From Publishers Weekly
Within hours of the Japanese attack on Pearl Harbor, Raymer, an enlisted man, was on a plane headed from San Diego to Oahu. His primary mission: to act as chief diver in the operations to rescue men trapped in sunken battleships. Removing bodies, recovering material and raising the ships themselves could, and would, come later. In this compelling memoir, Raymer describes the multiple hazards of working inside wreckage-strewn warships under the handicaps imposed by available diving technology. Courage was at least as important as competence as the number of dives mounted and the law of averages shifted against the men who went down. Raymer details many harrowing incidents, including one in which he, an arachnophobe, began to panic when a spider stowed away in his diving suit began to crawl over his face in the middle of a dive. The narrative includes lighter passages as well, especially the depictions of how the divers spent their off-duty hours pursuing food, liquor and women. For all its drama and charm, however, Raymer's memoir is useful above all as a case study of the hands-on, un-bureaucratized approach to problem-solving that the U.S. brought to WWII from the beginning. Photographs and maps not seen by PW.
Copyright 1996 Reed Business Information, Inc.
Raymer's World War II memoirs throw some light on a literally dark side of Pearl Harbor and the Pacific war--the salvage efforts on sunken and damaged ships. He spent most of his wartime diving career in Hawaii, working on ships ranging from the ruined
Arizona to the comparatively easily salvaged
California, but also took a side trip to Guadalcanal aboard a salvage tug.
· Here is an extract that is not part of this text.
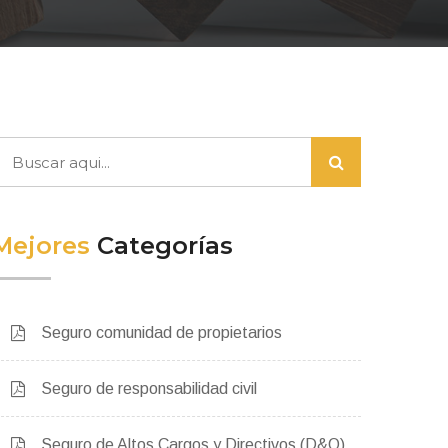
Mejores
Categorías
Seguro comunidad de propietarios
Seguro de responsabilidad civil
Seguro de Altos Cargos y Directivos (D&O)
His is a plain tale plainly told, and one could wish for more material on diving and less on chasing women and liquor ashore. Yet Raymer pays tribute to fallen comrades--diving was nearly as dangerous as combat--to good and bad superiors and divers, and to the technical ingenuity of the U.S. Navy at the time of its greatest trial. He adds more than enough to our knowledge of the Pacific war for his recollections to be worthwhile.